SAN FRANCISCOA new analysis based on SEER data shows a very low probability of fatal breast cancer among women with DCIS for up to 10 years after diagnosis and treatment. Further, the data suggest that women with DCIS are, overall, healthier than the general population, Virginia L. Ernster, PhD, reported at a poster session of the San Antonio Breast Cancer Symposium.
The findings came from an analysis of 12,946 DCIS cases in the NCI's Surveillance Epidemiology and End Results (SEER) data base. The cases were diagnosed between 1978 and 1992, and all the women were at least 40 years old at the time of diagnosis. Virtually all the cases were treated surgically. Follow-up ranged from one to 16 years (average, 46 months).

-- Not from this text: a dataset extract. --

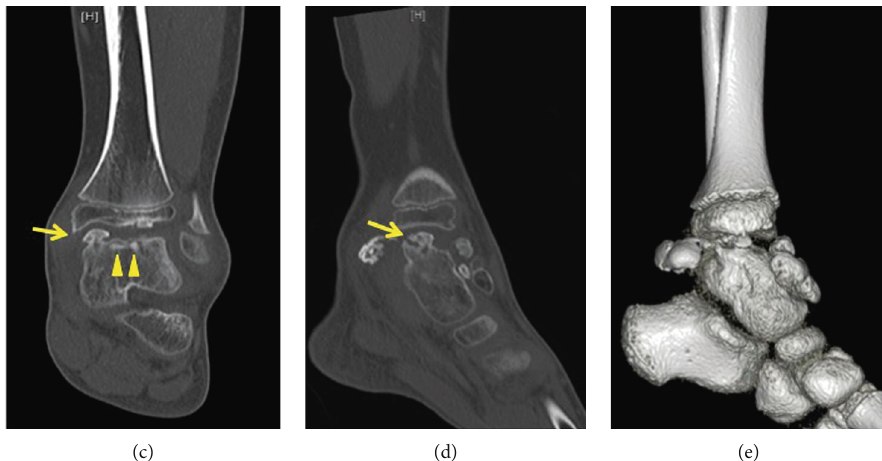
Figure 1: Plain radiograph: (a) anteroposterior image and (b) lateral image. Computed tomography (CT): (c) axial image, (d) sagittal image, and (e) 3-dimensional image. The left ankle plain radiograph showed multiple oval free bodies at the anterior and posterior ankle joint space. CT image showed intra-articular multiple ossi fi ed oval mass lesions (yellow arrowhead), and some protrusions arose from the talus (yellow arrow).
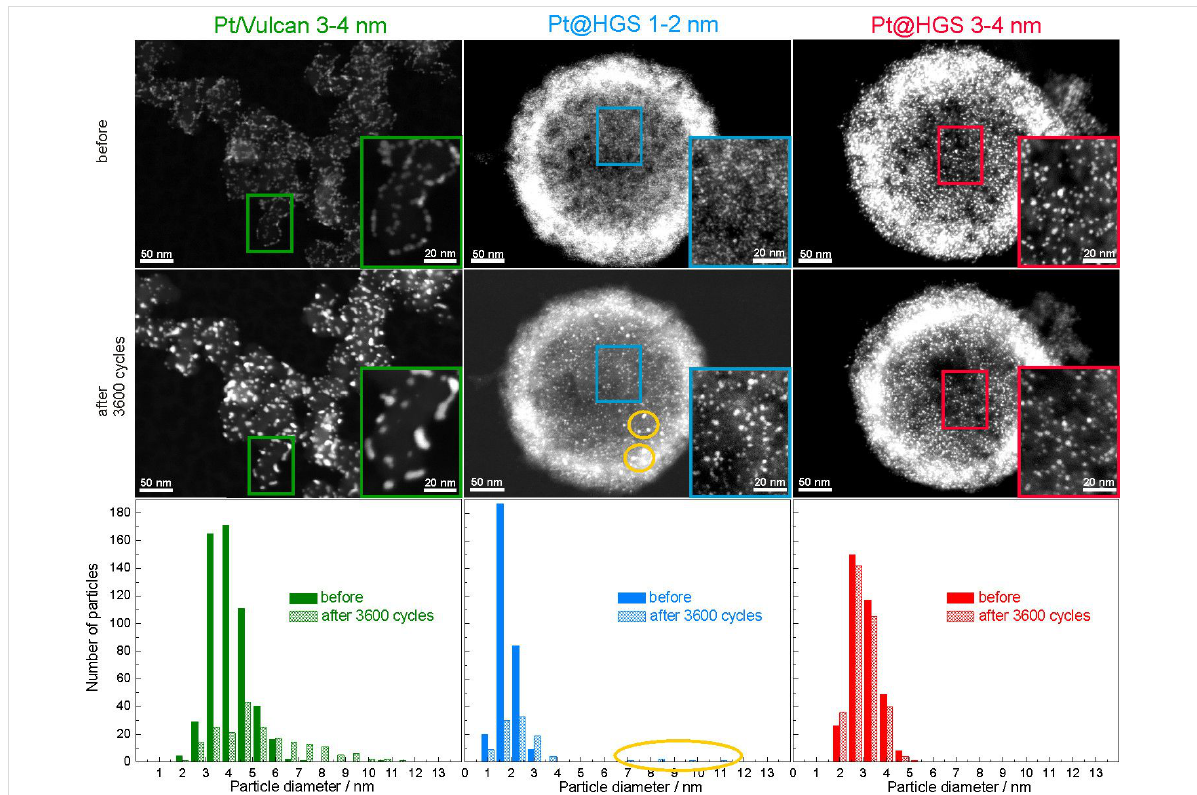
Figure 5: Identical location dark field IL-STEM of Pt/Vulcan 3–4 nm (green), Pt@HGS 1–2 nm (blue) and Pt@HGS 3–4 nm (red) after 0 (top) and after 3600 (middle) potential cycles between 0.4 and 1.4 V RHE in 0.1 M HClO 4 at a scan rate of 1 V·s − 1 at room temperature. The insets highlight sub- regions in the micrograph. The yellow circles for the Pt@HGS 1–2 nm material mark several particles which result from untypical, strong particle growth. The change in particle size distribution for all three Pt/C materials is additionally depicted at the bottom. Bars referring to the same particle diameter before (filled) and after degradation (shaded) are pictured next to each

Overall, 1,148 women had died since their DCIS diagnosis. Breast cancer accounted for 134 deaths, or 1.04% of the DCIS population, whereas 7.9% of women diagnosed with localized invasive breast cancer during the same period died of their cancer, said Dr. Ernster, professor of epidemiology and biostatistics, University of California, San Francisco. Among women with DCIS followed for 10 years, 2.6% died of breast cancer.
Dr. Ernster and her colleagues used a standard mortality ratio (SMR), which, in this case, is the ratio of observed deaths among women with DCIS to expected deaths based on the experience of women in the general population. The analysis showed a higher relative breast cancer mortality among DCIS patients diagnosed between 1978 and 1983 (SMR of 3.16) than in those diagnosed and treated since 1984 (SMR of 1.5).

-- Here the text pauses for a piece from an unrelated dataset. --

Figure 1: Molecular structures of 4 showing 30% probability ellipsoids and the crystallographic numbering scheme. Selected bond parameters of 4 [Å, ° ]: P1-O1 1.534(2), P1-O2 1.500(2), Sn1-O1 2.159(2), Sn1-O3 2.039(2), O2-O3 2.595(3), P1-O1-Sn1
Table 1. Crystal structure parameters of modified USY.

DCIS also was associated with a lower cardiovascular mortality than the general population. For women diagnosed with DCIS from 1978 to 1983, the SMR for cardiovascular disease death within five years of their DCIS diagnosis was 0.86, and for women diagnosed after 1983, the SMR was 0.62.
All-cause mortality was lower for the DCIS cohort than for women in the general population after five years (SMR, 0.83 versus 1.00) but was virtually identical after 10 years.

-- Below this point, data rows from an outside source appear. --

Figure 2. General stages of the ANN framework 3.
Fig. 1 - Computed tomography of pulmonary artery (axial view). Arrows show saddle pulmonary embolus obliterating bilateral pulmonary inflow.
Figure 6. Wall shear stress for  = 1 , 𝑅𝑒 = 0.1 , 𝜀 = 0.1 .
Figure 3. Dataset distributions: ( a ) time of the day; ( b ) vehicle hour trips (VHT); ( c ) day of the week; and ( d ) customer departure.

The results suggest that women with DCIS represent a healthy segment of the population, that they live healthier lifestyles, and that they have more regular medical checkups, Dr. Ernster said.
However, she cautioned that a number of studies have suggested that not all DCIS is alike. Some forms of the cancer appear to be more aggressive and more likely to develop into invasive breast cancer.
"Because almost all women with DCIS were treated surgically, it is impossible to tell from these data whether their very low risk of breast cancer death means that the disease is relatively benign or that the therapy is effective," she said. "We need longer follow-up to adequately assess that issue."